Luxuriöse Herrenuhren, exklusive Taschen und das teuerste Notebook – ein junger Mann hat gestanden, mit gefälschten Kreditkarten auf Einkaufstour gegangen zu sein. Dafür ist er eigens von London angereist. Aber wer war sein mysteriöser Begleiter?

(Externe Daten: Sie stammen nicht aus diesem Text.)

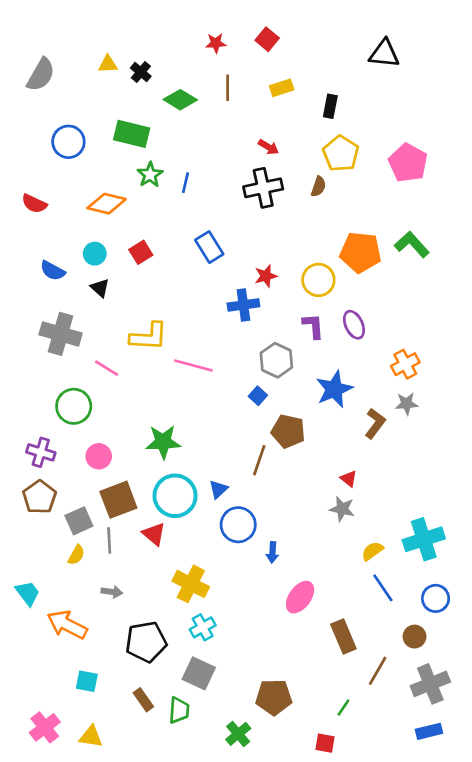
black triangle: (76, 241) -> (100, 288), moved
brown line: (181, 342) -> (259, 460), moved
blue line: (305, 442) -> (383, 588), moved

Stuttgart - Im Urlaub in Schweden als Pole geboren, dann mit der Mutter in die USA ausgewandert, von dort aus allein nach London und jetzt in Stuttgart auf der Anklagebank – der junge Mann, der vor der 5. Strafkammer des Landgerichts steht, hat schon viel erlebt. Jetzt lernt er die deutsche Justiz kennen. Er hat gestanden, mit komplett gefälschten American-Express-Kreditkarten in Köln, Frankfurt und Stuttgart Luxusgüter eingekauft zu haben.

 

Langbärtig und heftig tätowiert

Am 26. März dieses Jahres kommt ein heftig tätowierter, langbärtiger Mann in ein Juweliergeschäft in Köln. Der freundliche Kunde will eine Rolex-Herrenuhr für 10 600 Euro kaufen. Doch das Lesegerät akzeptiert seine Kreditkarte nicht. Drei Stunden später taucht der englisch sprechende Mann in einem anderen Geschäft auf. Dieses Mal klappt es. Er ersteht eine Rolex Submariner für 6460 Euro, bezahlt mit einer American-Express-Karte. Mit einer gefälschten wohlgemerkt. Nur fünf Tage darauf wird der freundliche Mann bei einem Juwelier in Frankfurt am Main vorstellig. Dort macht das Lesegerät keine Probleme. Er kauft Schmuck und eine Rolex. In zwei weiteren Läden ersteht er Luxustaschen und ein Notebook für mehrere tausend Euro.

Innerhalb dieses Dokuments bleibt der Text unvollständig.